→ Provided text:
.....

In the first place, if the airport were owned and operated by the State, no Federal or municipal sales taxes could be validly collected.
In the second place, if it were owned and operated by a municipality, no Federal or State sales taxes could be collected. Remember, this not only covers gasoline, but any type of personal property.
Third: If it were owned and operated by a public authority not itself having the power to tax, neither Federal, State nor municipal sales taxes could be collected.
At this point I must say I am extremely curious to know, for example, how a municipality can by contract with the Federal Government deprive the State of its power of taxation.
Moreover, in the case of an airport owned and operated by the State, the bill would purport to require an agreement by the State that it would not levy taxes upon sales of aviation gasoline to particular carriers at particular airports. I am curious as to whether one legislature can bind a future legislature on this point, and also whether such a discriminatory exemption would be valid under any State constitution.
And as a tax-paying citizen, I am concerned about special tax treatment of an industry which one of its leaders admits accounted for only 16 percent of the landings and take-offs at the airports in the United States in the year 1947.
In conclusion, gentlemen, I can only say that these are but a few of the points which illustrate the vices of the bill which is before you. If it be passed, I would recommend that the Port of New York Authority not seek to participate in the Federal airport-aid program. I believe that the bulk of the large airports in the United States would be compelled to take the same action. Such action would mean serious cut-backs in all of our airport-development programs with resulting harm to the development of air transportation as an essential part of our peacetime economy and a tremendous force for our defense in time of war.
At this point, I would like to refer to some comments which have been made in earlier remarks about the Airport Operators Council. I hope the chairman will permit me to say that I hope the committee will not take seriously the reference that the Port of New York Authority has been organizing the large airports of the country in order to work for the detriment of scheduled air transportation, and that is what was suggested this morning. I am sure that the chairman will appreciate that the Airport Operators Council, which is an association of the 20 largest airports of the country and on which we have Clarence Young, former member of the Civil Aeronautics Board, who is now director of airports for Los Angeles, and Mr. Inwood, director of aeronautics for Kansas City, and Colonel Dallin, who will speak to you later, as chief of the Bureau of Aeronautics of the City of Philadelphia, Maj. Jack Berry of Cleveland, who has been in this airport business for 25 years, Commissioner Hewitt of the Department of Public Works of Chicago, and many other of the finest and oldest names in aviation as members. I am sure that the chairman and the committee will recognize that those men are not permitting anyone so new in this business as the Port of New York Authority to influence them in their action.

.....

→ Data block:
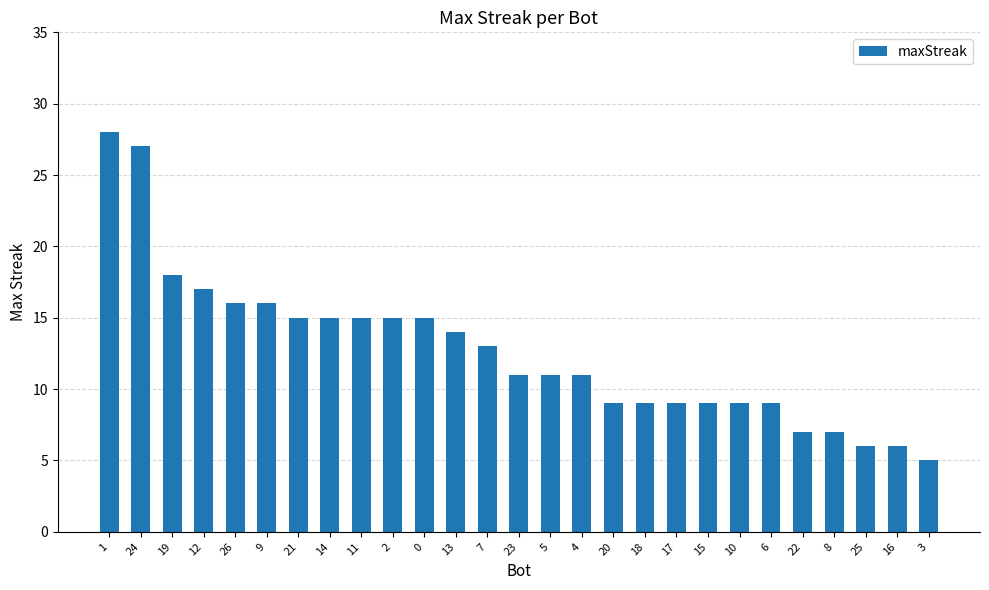

The chart shows a value of 9 at 20. True or false?

True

.....

→ Request 1:
From the testimony on the airport bill, list each person named as a member of the Airport Operators Council, together with the post or city given for each.
→ Request 2:
Answer these questions from the testimony on the airport bill:
(a) If an airport were owned and operated by a municipality, which sales taxes could not be collected?
(b) What share of the landings and take-offs at United States airports in 1947 did an industry leader admit the industry accounted for?
(c) How many airports make up the Airport Operators Council?
→ Request 3:
Continue the testimony on the airport bill, starting right after its final sentence.

→ Exercise result 1:
- Clarence Young: director of airports for Los Angeles, and a former member of the Civil Aeronautics Board
- Mr. Inwood: director of aeronautics for Kansas City
- Colonel Dallin: chief of the Bureau of Aeronautics of the City of Philadelphia
- Maj. Jack Berry: Cleveland, in the airport business for 25 years
- Commissioner Hewitt: Department of Public Works of Chicago

→ Exercise result 2:
(a) Federal and State sales taxes.
(b) 16 percent.
(c) The 20 largest airports of the country.

→ Exercise result 3:
I should, Mr. Chairman, appreciate an opportunity to file my copy of the constitution and bylaws by mail for the record of the Airport Operators Council so that the record may show its purposes and organization and objectives.
Mr. HALE. The committee will be glad to receive such a statement. (The document referred to above is as follows:)
CONSTITUTION AND BYLAWS OF AIRPORT OPERATORS COUNCIL
1. Name.-The name of the association shall be Airport Operators Council. 2. Purposes.—The purposes of the council shall be to exchange information relative to airports and to encourage and promote such policies in connection with the financing, construction, operation and development thereof, as may best serve the public interest and the development of air transportation.
3. New members.- New members shall be elected to membership in the council by a majority vote of the board of directors.
Any public and governmental department, board, commission, agency, authority, organization or body, whether incorporated or unincorporated, owning or operating one or more airports shall be eligible for election to membership in the council: Provided, That the number of commercial aircraft movements at such airport or airports, during 12 consecutive calendar months out of the 15 calendar months immediately preceding its election to membership, shall equal or exceed 1 per cent of all commercial aircraft movements at all airports within the continental limits of the United States.
4. Officers.—The officers of the council and their duties shall be as follows:
A president who shall be the chief executive officer of the council, and who shall act as chairman at meetings of the council and of the board of directors.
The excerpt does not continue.